Rewrite the data below with "Soumise au" swapped for "Proposée au" everywhere it occurs, changing nothing else.

▸ **Recorded data**:
+++

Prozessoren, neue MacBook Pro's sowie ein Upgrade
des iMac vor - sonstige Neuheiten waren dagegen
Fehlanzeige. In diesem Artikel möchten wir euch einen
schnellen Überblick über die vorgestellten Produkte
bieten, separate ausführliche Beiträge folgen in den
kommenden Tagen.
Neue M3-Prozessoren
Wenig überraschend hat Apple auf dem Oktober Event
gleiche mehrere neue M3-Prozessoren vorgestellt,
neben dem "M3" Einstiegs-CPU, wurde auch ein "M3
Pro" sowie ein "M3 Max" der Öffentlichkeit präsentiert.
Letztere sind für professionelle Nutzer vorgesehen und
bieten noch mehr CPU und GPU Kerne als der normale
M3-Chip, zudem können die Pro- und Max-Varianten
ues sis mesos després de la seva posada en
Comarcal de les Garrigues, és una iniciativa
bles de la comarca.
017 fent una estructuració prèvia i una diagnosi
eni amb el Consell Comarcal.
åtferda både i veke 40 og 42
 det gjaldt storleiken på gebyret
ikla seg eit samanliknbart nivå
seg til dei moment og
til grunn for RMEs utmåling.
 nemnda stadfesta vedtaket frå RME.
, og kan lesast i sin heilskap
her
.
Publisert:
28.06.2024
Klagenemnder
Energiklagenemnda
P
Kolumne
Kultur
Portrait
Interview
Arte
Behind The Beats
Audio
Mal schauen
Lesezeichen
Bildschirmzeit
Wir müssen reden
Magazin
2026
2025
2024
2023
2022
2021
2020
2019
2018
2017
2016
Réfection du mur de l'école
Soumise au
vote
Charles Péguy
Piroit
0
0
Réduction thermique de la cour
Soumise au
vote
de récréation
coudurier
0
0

+++

▸ **Answer space**:
Prozessoren, neue MacBook Pro's sowie ein Upgrade
des iMac vor - sonstige Neuheiten waren dagegen
Fehlanzeige. In diesem Artikel möchten wir euch einen
schnellen Überblick über die vorgestellten Produkte
bieten, separate ausführliche Beiträge folgen in den
kommenden Tagen.
Neue M3-Prozessoren
Wenig überraschend hat Apple auf dem Oktober Event
gleiche mehrere neue M3-Prozessoren vorgestellt,
neben dem "M3" Einstiegs-CPU, wurde auch ein "M3
Pro" sowie ein "M3 Max" der Öffentlichkeit präsentiert.
Letztere sind für professionelle Nutzer vorgesehen und
bieten noch mehr CPU und GPU Kerne als der normale
M3-Chip, zudem können die Pro- und Max-Varianten
ues sis mesos després de la seva posada en
Comarcal de les Garrigues, és una iniciativa
bles de la comarca.
017 fent una estructuració prèvia i una diagnosi
eni amb el Consell Comarcal.
åtferda både i veke 40 og 42
 det gjaldt storleiken på gebyret
ikla seg eit samanliknbart nivå
seg til dei moment og
til grunn for RMEs utmåling.
 nemnda stadfesta vedtaket frå RME.
, og kan lesast i sin heilskap
her
.
Publisert:
28.06.2024
Klagenemnder
Energiklagenemnda
P
Kolumne
Kultur
Portrait
Interview
Arte
Behind The Beats
Audio
Mal schauen
Lesezeichen
Bildschirmzeit
Wir müssen reden
Magazin
2026
2025
2024
2023
2022
2021
2020
2019
2018
2017
2016
Réfection du mur de l'école
Proposée au
vote
Charles Péguy
Piroit
0
0
Réduction thermique de la cour
Proposée au
vote
de récréation
coudurier
0
0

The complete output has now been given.